- What is required:
From the listing below, copy only the lines running from the line that contains "Step: Confirm 'Live" to the line that contains "left_click(601, 576)", both included.

- Supplied information:
%%

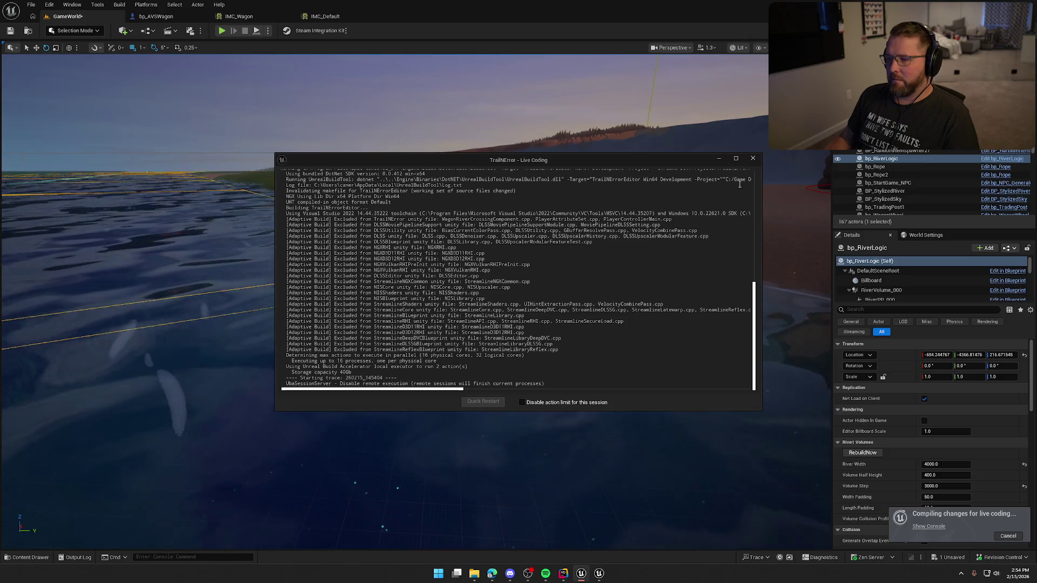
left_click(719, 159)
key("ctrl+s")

%%
%%

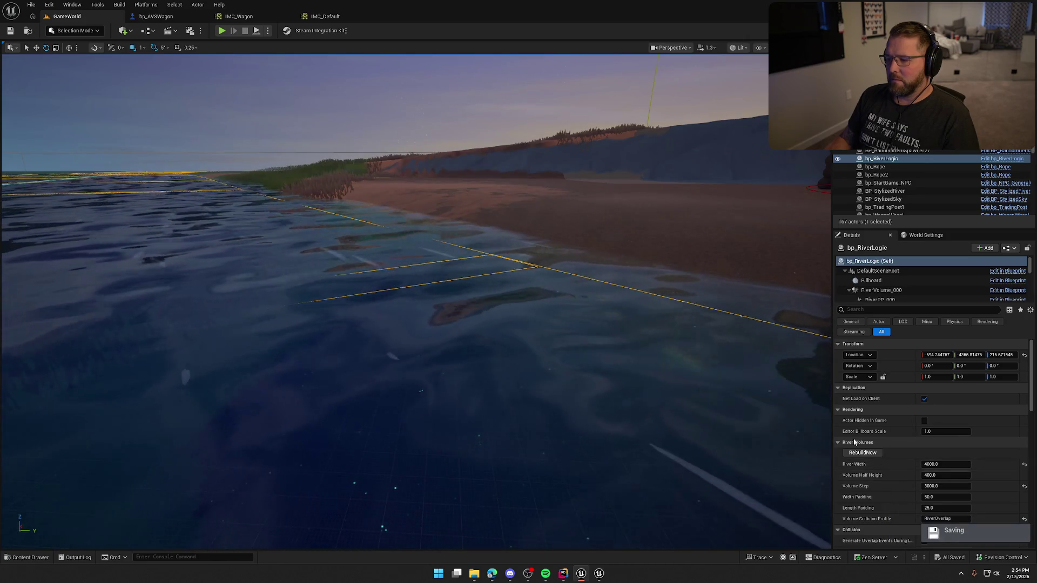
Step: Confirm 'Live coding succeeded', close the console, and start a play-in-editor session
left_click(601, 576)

%%

- Exercise solution:
Step: Confirm 'Live coding succeeded', close the console, and start a play-in-editor session
left_click(601, 576)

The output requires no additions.